如果眼前这女人真是罗门中人,就不难解释为何那些侍卫会如此不堪一击了,但为什么不显露于众人面前的罗门竟会加入先皇密旨的争夺战中?
黑衣女子没给他太多的时间想,刀尖毫不犹豫就要刺人。
“啊!啊!女侠、女侠且慢……小的想起来了,在先皇驾崩前,的确有交给小的一个木盒。”男子说得又快又急,只怕说晚了,小命就没了。
“那个东西现在哪里?”
“那盒子……那盒子……”
“说大声点!”女子刀尖轻晃,让男子的喉上又多划出好几道血痕。
“天翔殿下派人来拿走了……”男子结巴着,连话都说不完整。
看来并非简单的取走而已,毕竟区区门官可在京城里坐拥豪宅,还挥金如土,最近又新娶了好几房美妾,大殿下出手还真是大方。
可恨,她来迟了一步。
“小的……小的都说了,请女侠大发慈悲,饶了小的吧!”男子不住指着刀尖,希望女子能移开。
女子冷瞥一眼,没有作声。
“东西呢?”此时伏在檐上的男子沉声问道。
“来晚了,被大殿下抢先了,先回去请求殿下再决定吧!”
“嗯。”
两人轻盈一跃,消失在凉夏的晚风中,阵阵幽香的昙花气息盖不住丝丝鲜血的腥气。
“失败了?”惑人嗓音幽幽响起,在密室中回荡,伴随着有一下,没一下的手指轻敲声。
“属下办事不力。”两人一起跪下,垂头着。
“这也不能怪你们,都怪本宫太大意了,没能想到王兄竟然长起脑袋,抢先一步。”时间对易天煦实在太优待,三年下来没在他身上留下多少痕迹,反而把他锋芒过于露显其外的气质磨得圆润。

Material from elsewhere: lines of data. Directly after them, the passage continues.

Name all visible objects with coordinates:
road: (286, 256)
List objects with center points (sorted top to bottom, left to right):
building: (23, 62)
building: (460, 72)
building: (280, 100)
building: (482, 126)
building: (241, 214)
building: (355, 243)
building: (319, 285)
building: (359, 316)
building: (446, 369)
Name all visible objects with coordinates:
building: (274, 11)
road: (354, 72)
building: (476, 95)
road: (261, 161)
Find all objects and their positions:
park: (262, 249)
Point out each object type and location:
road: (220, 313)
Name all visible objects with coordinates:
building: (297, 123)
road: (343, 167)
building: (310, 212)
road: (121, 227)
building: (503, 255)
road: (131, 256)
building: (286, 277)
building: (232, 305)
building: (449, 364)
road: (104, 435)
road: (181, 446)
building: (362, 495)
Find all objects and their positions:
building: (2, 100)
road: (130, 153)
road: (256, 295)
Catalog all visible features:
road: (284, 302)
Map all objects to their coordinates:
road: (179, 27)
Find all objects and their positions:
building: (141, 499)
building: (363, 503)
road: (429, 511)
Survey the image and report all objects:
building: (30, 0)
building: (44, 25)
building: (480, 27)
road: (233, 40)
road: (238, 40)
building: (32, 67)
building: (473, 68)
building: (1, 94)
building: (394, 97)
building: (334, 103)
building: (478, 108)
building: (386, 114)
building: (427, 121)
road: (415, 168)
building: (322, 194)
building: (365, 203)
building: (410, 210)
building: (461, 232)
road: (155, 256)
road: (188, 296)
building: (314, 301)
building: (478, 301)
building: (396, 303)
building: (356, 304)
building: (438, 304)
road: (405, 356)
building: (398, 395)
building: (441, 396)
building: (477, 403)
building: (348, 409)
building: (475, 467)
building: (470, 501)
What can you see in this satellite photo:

但不变的是他那双眸子,变得更加深沉,像是上好的钻石般闪烁发光,却有着稳稳的嗜血和冷残在其中。
“不知殿下接下来要如何处理?”女子拱手问道。
“嗯……密旨是必定要夺回来的,问题就出在藏匿的地方。”佣懒的看了跪在地上的女子一眼,眼中奇异的光芒一闪而逝。
“只要殿下一声令下,罗门的众人肯定会赴汤蹈火为殿下把密旨找出来。”男子同样恭敬,语气中没半分犹豫。
“不过既然王兄大费周章得到了密旨,藏的地方肯定是机关重重,龙潭虎穴,不是那么容易就可夺回来的;而且现下形势太过敏感,要夺回密旨却又不能伤到王兄……否则矛盾很容易指到我们头上!”真是麻烦的事。
“殿下派五娘去吧!五娘有把握夺回密旨后全身而退。”女子抬起沉静双眼,为了殿下,就算要她牺牲,她也在所不辞。
“这一去可不是意气用事,让我再想想吧!”
“但是……殿下!”派她去比起其他人,应该有把握得多吧!
“夜深了,本宫要歇息了!”易天煦挥手要他们离开,状似疲惫的打了个呵欠。
“是,殿下。”两人悄然无声的就要退出密室。
“小影儿,你留下。”
“是。”五娘转身朝易天煦的方向走去。
男子看着这一幕,长年来的不安感又从心底升起,同为男人,他心中稳稳感觉得到殿下的想法是那样的不怀好意,他想劝告五娘,可偏生他是个性冷之人,也就不知道从何说起。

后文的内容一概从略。